NH₃-Assisted Flux Growth of Cube-like BaTaO₂N Submicron Crystals in a Completely Ionized Nonaqueous High-Temperature Solution and Their Water Splitting Activity

As the 600 nm-class photocatalyst, BaTaO₂N is one of the promising candidates of the perovskite-type oxynitride family for photocatalytic water splitting under visible light. The oxynitrides are routinely synthesized by nitriding corresponding oxide precursors under a high-temperature NH₃ atmosphere, causing an increase in the defect density and a decrease in photocatalytic activity. To improve the photocatalytic activity by reducing the defect density and improving the crystallinity, we here demonstrate an NH₃-assisted KCl flux growth approach for the direct synthesis of BaTaO₂N crystals. The effects of various fluxes, solute concentration, and reaction time and temperature on the phase evolution and morphology transformation of the BaTaO₂N crystals were systematically investigated. By changing the solute concentration from 10 to 50 mol %, it was found that phase-pure BaTaO₂N crystals could only be grown with the solute concentrations of ≥10 mol % using the KCl flux, and the solute concentration of 10 mol % was solely favorable to directly grow cube-like BaTaO₂N crystals with an average size of about 125 nm and exposed {100} and {110} faces at 950 C for 10 h.
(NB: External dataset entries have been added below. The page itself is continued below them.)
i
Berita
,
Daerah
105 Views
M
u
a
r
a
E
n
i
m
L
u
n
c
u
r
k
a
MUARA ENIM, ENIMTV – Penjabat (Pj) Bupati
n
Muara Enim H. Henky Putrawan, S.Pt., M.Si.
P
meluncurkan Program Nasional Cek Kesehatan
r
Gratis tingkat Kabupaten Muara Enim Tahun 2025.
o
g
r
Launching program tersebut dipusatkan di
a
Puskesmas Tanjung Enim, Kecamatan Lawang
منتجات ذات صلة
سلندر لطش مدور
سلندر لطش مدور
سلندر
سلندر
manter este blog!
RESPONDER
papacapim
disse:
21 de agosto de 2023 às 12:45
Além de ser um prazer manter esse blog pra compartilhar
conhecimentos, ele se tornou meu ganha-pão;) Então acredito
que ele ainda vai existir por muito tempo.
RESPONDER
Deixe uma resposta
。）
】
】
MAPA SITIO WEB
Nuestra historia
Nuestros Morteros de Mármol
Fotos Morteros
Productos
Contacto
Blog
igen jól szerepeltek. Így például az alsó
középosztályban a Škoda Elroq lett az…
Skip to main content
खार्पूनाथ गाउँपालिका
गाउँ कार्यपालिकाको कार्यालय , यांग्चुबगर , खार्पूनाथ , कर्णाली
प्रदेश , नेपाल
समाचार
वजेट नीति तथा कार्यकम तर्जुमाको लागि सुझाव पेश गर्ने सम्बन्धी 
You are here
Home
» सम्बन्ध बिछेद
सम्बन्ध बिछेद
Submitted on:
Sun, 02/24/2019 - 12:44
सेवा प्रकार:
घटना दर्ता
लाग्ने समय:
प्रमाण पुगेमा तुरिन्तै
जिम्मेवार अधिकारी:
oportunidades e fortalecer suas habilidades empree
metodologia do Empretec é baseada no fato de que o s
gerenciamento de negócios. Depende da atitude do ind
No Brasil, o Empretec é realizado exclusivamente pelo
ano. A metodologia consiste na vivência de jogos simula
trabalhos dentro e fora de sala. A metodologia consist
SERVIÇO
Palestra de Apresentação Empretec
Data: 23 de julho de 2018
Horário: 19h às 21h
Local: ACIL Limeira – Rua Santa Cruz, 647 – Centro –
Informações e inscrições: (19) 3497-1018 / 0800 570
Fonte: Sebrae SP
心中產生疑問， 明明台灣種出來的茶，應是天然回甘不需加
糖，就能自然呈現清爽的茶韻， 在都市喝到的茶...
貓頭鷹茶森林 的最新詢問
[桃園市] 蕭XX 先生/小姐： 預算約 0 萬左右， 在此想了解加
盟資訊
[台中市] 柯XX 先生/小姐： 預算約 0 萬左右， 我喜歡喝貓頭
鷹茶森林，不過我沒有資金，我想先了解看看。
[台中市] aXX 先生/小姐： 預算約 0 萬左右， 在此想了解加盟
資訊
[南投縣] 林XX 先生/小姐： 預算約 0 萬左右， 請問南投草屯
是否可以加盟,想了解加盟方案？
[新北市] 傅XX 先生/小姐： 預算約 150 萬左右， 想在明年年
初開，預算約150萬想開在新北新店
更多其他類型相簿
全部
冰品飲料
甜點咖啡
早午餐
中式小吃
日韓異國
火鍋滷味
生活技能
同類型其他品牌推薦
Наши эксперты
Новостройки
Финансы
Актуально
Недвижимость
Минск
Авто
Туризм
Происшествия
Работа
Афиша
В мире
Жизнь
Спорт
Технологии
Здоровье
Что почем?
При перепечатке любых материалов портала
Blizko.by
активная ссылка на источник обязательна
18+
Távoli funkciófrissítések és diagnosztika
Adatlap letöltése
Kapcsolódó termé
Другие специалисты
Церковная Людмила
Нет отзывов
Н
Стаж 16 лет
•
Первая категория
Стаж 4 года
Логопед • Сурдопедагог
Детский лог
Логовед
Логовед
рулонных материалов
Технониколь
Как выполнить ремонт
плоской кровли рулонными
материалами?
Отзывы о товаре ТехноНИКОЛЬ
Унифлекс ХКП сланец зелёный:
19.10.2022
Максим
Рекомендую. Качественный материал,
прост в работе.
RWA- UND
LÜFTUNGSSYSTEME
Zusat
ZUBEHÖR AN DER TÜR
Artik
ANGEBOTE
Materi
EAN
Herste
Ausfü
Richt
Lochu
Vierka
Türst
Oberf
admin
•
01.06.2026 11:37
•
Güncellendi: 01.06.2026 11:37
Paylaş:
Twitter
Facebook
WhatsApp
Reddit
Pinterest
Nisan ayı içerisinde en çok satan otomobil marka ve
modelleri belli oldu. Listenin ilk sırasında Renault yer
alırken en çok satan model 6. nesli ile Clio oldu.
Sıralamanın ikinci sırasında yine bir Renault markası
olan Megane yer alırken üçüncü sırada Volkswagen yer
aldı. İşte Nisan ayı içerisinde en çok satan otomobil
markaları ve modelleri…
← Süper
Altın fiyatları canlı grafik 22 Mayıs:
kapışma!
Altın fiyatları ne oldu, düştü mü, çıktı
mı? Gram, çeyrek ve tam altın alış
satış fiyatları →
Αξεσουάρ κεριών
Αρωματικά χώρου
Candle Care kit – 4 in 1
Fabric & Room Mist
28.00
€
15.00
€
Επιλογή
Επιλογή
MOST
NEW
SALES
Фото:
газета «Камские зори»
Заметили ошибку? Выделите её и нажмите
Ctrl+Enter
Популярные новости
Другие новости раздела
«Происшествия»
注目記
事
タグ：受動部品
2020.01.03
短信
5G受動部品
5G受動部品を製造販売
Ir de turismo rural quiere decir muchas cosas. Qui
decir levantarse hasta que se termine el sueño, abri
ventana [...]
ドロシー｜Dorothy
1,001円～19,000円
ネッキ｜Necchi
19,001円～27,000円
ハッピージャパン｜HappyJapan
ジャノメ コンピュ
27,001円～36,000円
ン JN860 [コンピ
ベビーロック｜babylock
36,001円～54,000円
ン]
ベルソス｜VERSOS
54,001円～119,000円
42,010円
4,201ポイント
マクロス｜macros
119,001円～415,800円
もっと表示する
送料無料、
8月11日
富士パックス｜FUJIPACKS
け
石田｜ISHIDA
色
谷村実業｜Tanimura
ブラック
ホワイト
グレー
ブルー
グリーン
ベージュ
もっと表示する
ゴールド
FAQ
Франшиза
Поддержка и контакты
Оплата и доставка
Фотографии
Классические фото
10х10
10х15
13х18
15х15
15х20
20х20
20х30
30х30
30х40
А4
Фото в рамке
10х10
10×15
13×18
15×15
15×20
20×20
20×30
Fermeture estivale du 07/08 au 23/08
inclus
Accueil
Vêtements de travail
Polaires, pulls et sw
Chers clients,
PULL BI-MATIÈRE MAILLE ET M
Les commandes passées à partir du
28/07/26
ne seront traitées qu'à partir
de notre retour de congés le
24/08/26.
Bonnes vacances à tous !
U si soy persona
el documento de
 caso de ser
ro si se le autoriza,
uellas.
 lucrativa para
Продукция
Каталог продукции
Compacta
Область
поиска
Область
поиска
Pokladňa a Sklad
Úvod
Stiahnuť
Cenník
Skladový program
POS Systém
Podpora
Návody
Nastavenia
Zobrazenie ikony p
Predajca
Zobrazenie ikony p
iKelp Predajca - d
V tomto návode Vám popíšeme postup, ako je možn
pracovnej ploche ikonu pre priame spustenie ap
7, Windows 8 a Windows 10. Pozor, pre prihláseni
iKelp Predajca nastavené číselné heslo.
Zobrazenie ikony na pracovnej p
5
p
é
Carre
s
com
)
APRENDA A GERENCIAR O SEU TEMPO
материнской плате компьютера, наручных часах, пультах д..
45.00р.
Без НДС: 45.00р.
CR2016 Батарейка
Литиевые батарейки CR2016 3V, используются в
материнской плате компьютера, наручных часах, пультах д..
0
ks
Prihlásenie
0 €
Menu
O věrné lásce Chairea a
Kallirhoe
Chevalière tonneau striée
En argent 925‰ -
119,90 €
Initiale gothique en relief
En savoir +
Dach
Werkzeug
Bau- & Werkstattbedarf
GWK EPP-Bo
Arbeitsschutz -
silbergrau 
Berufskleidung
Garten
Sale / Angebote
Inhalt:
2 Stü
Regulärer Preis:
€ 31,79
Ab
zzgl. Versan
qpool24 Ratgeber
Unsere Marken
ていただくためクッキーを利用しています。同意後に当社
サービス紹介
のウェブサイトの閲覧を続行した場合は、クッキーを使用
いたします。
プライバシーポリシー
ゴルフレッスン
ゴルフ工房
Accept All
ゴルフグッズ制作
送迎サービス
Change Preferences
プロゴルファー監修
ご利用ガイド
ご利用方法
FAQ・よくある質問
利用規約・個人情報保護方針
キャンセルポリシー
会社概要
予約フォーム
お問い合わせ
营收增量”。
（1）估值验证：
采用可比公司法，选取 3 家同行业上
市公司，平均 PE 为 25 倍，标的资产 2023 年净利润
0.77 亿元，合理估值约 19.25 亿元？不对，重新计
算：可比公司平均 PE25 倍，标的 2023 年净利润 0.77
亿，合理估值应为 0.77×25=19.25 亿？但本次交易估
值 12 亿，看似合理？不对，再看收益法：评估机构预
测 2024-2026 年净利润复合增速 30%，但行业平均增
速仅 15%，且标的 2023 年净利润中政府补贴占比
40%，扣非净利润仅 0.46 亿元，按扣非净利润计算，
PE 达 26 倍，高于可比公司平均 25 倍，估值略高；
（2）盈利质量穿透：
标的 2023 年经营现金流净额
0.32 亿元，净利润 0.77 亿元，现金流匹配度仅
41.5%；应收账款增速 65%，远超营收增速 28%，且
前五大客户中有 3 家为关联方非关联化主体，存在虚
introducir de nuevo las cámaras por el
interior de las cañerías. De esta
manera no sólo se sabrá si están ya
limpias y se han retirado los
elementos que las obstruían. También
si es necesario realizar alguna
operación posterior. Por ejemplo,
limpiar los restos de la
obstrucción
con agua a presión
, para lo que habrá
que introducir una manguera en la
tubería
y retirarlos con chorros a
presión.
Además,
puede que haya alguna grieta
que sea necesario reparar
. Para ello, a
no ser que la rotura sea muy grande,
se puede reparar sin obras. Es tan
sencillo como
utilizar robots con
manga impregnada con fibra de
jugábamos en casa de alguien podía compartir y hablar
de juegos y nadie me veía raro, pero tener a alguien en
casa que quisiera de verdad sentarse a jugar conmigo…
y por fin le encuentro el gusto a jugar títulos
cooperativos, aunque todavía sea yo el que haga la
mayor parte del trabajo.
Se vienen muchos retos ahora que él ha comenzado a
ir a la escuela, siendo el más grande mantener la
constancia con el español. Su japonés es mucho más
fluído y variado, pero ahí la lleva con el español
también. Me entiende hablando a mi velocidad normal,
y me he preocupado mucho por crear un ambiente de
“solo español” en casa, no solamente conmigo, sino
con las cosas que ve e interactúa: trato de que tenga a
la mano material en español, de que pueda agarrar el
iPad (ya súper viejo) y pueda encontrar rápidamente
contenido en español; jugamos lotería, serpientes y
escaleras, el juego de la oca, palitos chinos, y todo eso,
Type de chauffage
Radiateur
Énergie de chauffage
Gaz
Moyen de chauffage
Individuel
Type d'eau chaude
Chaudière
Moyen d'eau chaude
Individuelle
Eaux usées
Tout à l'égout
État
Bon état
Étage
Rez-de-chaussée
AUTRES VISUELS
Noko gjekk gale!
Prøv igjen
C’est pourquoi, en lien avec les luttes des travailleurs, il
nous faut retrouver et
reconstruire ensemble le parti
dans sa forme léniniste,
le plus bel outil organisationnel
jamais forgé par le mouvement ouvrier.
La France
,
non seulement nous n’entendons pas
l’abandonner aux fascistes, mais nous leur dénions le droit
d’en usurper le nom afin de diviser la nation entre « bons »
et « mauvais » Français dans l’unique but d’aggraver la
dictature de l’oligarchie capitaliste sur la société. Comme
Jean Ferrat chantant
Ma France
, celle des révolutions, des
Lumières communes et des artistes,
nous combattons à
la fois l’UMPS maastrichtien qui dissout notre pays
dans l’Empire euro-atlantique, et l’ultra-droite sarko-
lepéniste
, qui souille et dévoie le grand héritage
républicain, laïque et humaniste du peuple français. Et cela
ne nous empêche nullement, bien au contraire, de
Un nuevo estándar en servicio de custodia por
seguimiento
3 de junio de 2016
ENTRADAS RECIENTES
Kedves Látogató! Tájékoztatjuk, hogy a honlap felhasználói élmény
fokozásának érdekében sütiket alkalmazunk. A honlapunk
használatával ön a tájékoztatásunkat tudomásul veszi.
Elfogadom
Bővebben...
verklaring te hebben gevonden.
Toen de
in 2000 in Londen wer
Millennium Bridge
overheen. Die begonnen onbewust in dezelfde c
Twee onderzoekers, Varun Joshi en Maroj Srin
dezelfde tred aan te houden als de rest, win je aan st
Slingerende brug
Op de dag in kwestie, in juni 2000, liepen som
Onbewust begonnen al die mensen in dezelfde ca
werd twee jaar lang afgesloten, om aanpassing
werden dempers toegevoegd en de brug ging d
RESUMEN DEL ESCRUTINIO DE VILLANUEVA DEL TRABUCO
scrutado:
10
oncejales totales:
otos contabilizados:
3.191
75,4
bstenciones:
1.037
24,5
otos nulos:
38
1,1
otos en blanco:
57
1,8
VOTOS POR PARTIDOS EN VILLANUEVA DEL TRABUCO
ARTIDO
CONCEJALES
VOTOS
The time- and temperature-dependent experiments were also performed to postulate the direct growth mechanisms of cube-like BaTaO₂N submicron crystals. The BaTaO₂N crystals modified with Pt and CoO_x nanoparticles showed a reasonable H₂ and O₂ evolution, respectively, due to a lower defect density and higher crystallinity achieved by an NH₃-assisted KCl flux method. (Figure Presented).